For families that do come back, union leaders and their allies have a different concern. They worry that pod children will have learned too much during the pandemic -- forcing uncomfortable questions about public school performance. “Children whose parents have the means to participate in learning pods will most likely return to school academically ahead,” writes Atlanta Public Schools learning specialist Clara Totenberg Green. She fears the extra instruction will exacerbate inequities.

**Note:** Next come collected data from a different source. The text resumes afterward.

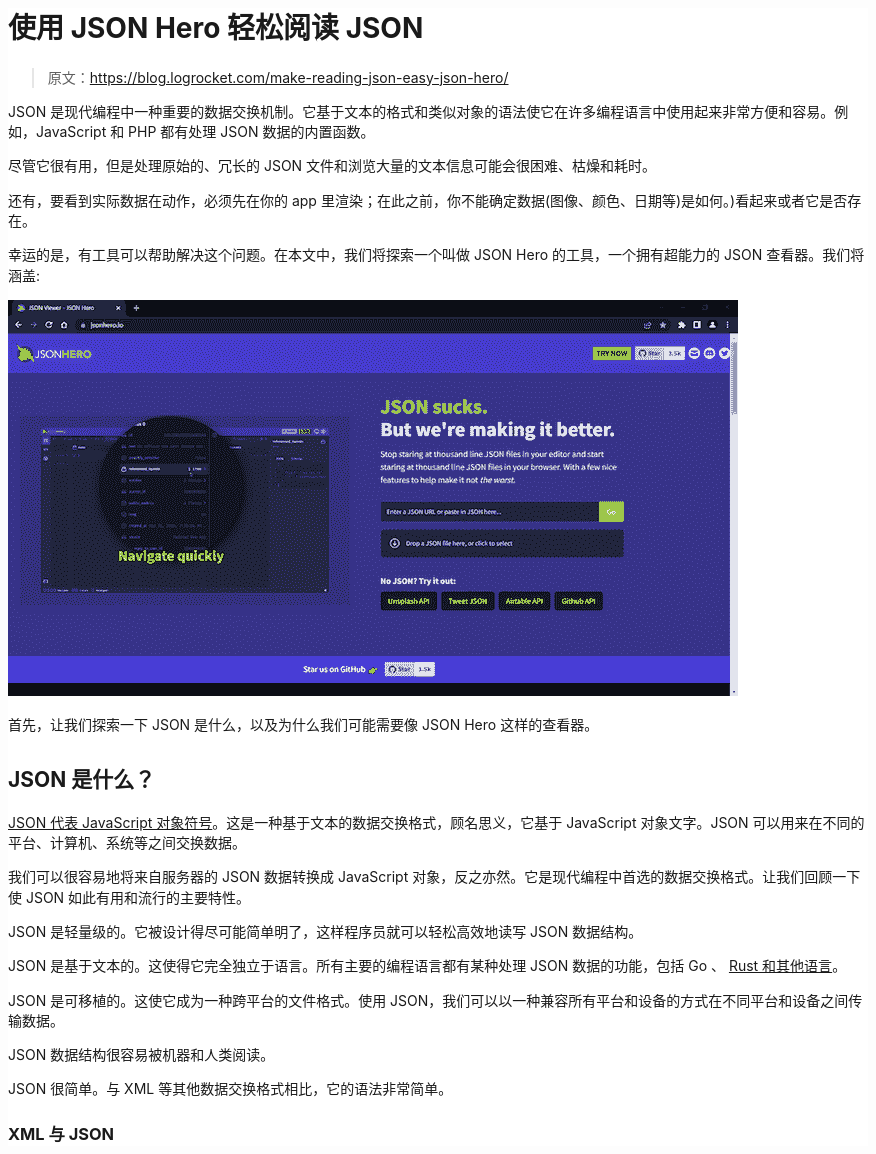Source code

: # 使用 JSON Hero 轻松阅读 JSON

> 原文：<https://blog.logrocket.com/make-reading-json-easy-json-hero/>

JSON 是现代编程中一种重要的数据交换机制。它基于文本的格式和类似对象的语法使它在许多编程语言中使用起来非常方便和容易。例如，JavaScript 和 PHP 都有处理 JSON 数据的内置函数。

尽管它很有用，但是处理原始的、冗长的 JSON 文件和浏览大量的文本信息可能会很困难、枯燥和耗时。

还有，要看到实际数据在动作，必须先在你的 app 里渲染；在此之前，你不能确定数据(图像、颜色、日期等)是如何。)看起来或者它是否存在。

幸运的是，有工具可以帮助解决这个问题。在本文中，我们将探索一个叫做 JSON Hero 的工具，一个拥有超能力的 JSON 查看器。我们将涵盖:

![Json Hero Homepage Showing Feature Highlight And Json Data Entry Fields](img/e04ac969d4555ce5032738bf7a76dde6.png)

首先，让我们探索一下 JSON 是什么，以及为什么我们可能需要像 JSON Hero 这样的查看器。

## JSON 是什么？

[JSON 代表 JavaScript 对象符号](https://www.json.org/json-en.html)。这是一种基于文本的数据交换格式，顾名思义，它基于 JavaScript 对象文字。JSON 可以用来在不同的平台、计算机、系统等之间交换数据。

我们可以很容易地将来自服务器的 JSON 数据转换成 JavaScript 对象，反之亦然。它是现代编程中首选的数据交换格式。让我们回顾一下使 JSON 如此有用和流行的主要特性。

JSON 是轻量级的。它被设计得尽可能简单明了，这样程序员就可以轻松高效地读写 JSON 数据结构。

JSON 是基于文本的。这使得它完全独立于语言。所有主要的编程语言都有某种处理 JSON 数据的功能，包括 Go 、 [Rust 和其他语言](https://blog.logrocket.com/json-and-rust-why-serde_json-is-the-top-choice/)。

JSON 是可移植的。这使它成为一种跨平台的文件格式。使用 JSON，我们可以以一种兼容所有平台和设备的方式在不同平台和设备之间传输数据。

JSON 数据结构很容易被机器和人类阅读。

JSON 很简单。与 XML 等其他数据交换格式相比，它的语法非常简单。

### XML 与 JSON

Think about that: getting ahead is now a problem. The National Education Association takes this backward position in a recent policy paper. Using loaded terms like “radical” and “unqualified,” the report paints pod parents as segregationists. The authors argue that the proliferation of home study groups will widen opportunity gaps because well-resourced families will benefit disproportionately.
New York University sociologist R. L’Heureux Lewis-McCoy embraces the logic, labeling pod parents as opportunity hoarders. Gregory Hutchings, superintendent of Alexandria Public Schools in Virginia, piles on with additional warnings about opportunity gaps. Apparently, however, his desire that nobody gets ahead during the pandemic applies only to others. Shortly after a recent lecture on the topic, he quietly pulled one of his own children out of the district and enrolled her in a private Catholic school with face-to-face instruction.
Brooke Hunt, a homeschool parent from Arizona, rejects the claim that learning pods work only for certain segments of society. She sees ample diversity in the homeschool group that she runs with two other families. Participants not only come from different racial and ethnic backgrounds, but also different age groups.
Her only regret is that she cannot help more families thrive during the pandemic. “I wish I could open my home to everyone where there is a need,” Hunt says.
Teachers unions could benefit from the same entrepreneurial spirit. Instead of fighting against educational solutions that threaten their authority, they should look for ways to scale up innovation. The goal should be to expand opportunity for everyone -- not to hold privileged children back.
Our organization, the nonprofit Institute for Justice, has argued for three decades that the process starts by expanding choice. The public interest law firm, which recently earned a landmark U.S. Supreme Court ruling on behalf of low-income private school families in Montana, has followed up with similar lawsuits in Vermont and New Hampshire.
Unfortunately, the usual suspects have opposed all of these efforts. Union leaders complain about opportunity gaps, but then do everything they can to limit opportunity. While the teachers themselves generally adjust and do all they can for the kids entrusted to them, their unions focus on politics. The lack of choice that results locks most families into a single option.
Mac Ban understands the score. “One size does not fit all,” she says. “It’s ironic that they say, ‘No child left behind’ because so many kids are left behind when everyone is forced to go just to one school based on their ZIP code.”
Daryl James is a writer and Erica Smith is a senior attorney at the Institute for Justice in Arlington, Va.